→ Problem requirements: A line qualifies if it holds the string "that". Copy every qualifying line from the records.

Rendered images with source text
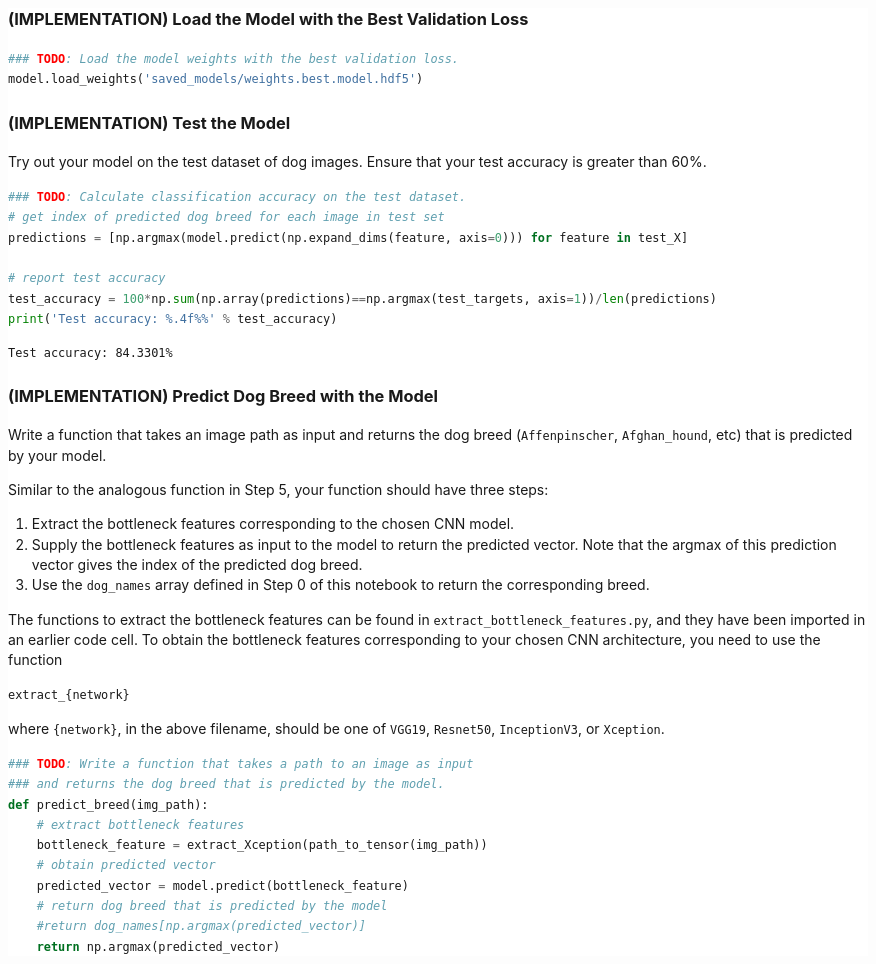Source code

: 
### (IMPLEMENTATION) Load the Model with the Best Validation Loss


```python
### TODO: Load the model weights with the best validation loss.
model.load_weights('saved_models/weights.best.model.hdf5')
```

### (IMPLEMENTATION) Test the Model

Try out your model on the test dataset of dog images. Ensure that your test accuracy is greater than 60%.


```python
### TODO: Calculate classification accuracy on the test dataset.
# get index of predicted dog breed for each image in test set
predictions = [np.argmax(model.predict(np.expand_dims(feature, axis=0))) for feature in test_X]

# report test accuracy
test_accuracy = 100*np.sum(np.array(predictions)==np.argmax(test_targets, axis=1))/len(predictions)
print('Test accuracy: %.4f%%' % test_accuracy)
```

    Test accuracy: 84.3301%


### (IMPLEMENTATION) Predict Dog Breed with the Model

Write a function that takes an image path as input and returns the dog breed (`Affenpinscher`, `Afghan_hound`, etc) that is predicted by your model.  

Similar to the analogous function in Step 5, your function should have three steps:
1. Extract the bottleneck features corresponding to the chosen CNN model.
2. Supply the bottleneck features as input to the model to return the predicted vector.  Note that the argmax of this prediction vector gives the index of the predicted dog breed.
3. Use the `dog_names` array defined in Step 0 of this notebook to return the corresponding breed.

The functions to extract the bottleneck features can be found in `extract_bottleneck_features.py`, and they have been imported in an earlier code cell.  To obtain the bottleneck features corresponding to your chosen CNN architecture, you need to use the function

    extract_{network}
    
where `{network}`, in the above filename, should be one of `VGG19`, `Resnet50`, `InceptionV3`, or `Xception`.


```python
### TODO: Write a function that takes a path to an image as input
### and returns the dog breed that is predicted by the model.
def predict_breed(img_path):
    # extract bottleneck features
    bottleneck_feature = extract_Xception(path_to_tensor(img_path))
    # obtain predicted vector
    predicted_vector = model.predict(bottleneck_feature)
    # return dog breed that is predicted by the model
    #return dog_names[np.argmax(predicted_vector)]
    return np.argmax(predicted_vector)
```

→ Task result:
Try out your model on the test dataset of dog images. Ensure that your test accuracy is greater than 60%.
Write a function that takes an image path as input and returns the dog breed (`Affenpinscher`, `Afghan_hound`, etc) that is predicted by your model.  
2. Supply the bottleneck features as input to the model to return the predicted vector.  Note that the argmax of this prediction vector gives the index of the predicted dog breed.
### TODO: Write a function that takes a path to an image as input
### and returns the dog breed that is predicted by the model.
    # return dog breed that is predicted by the model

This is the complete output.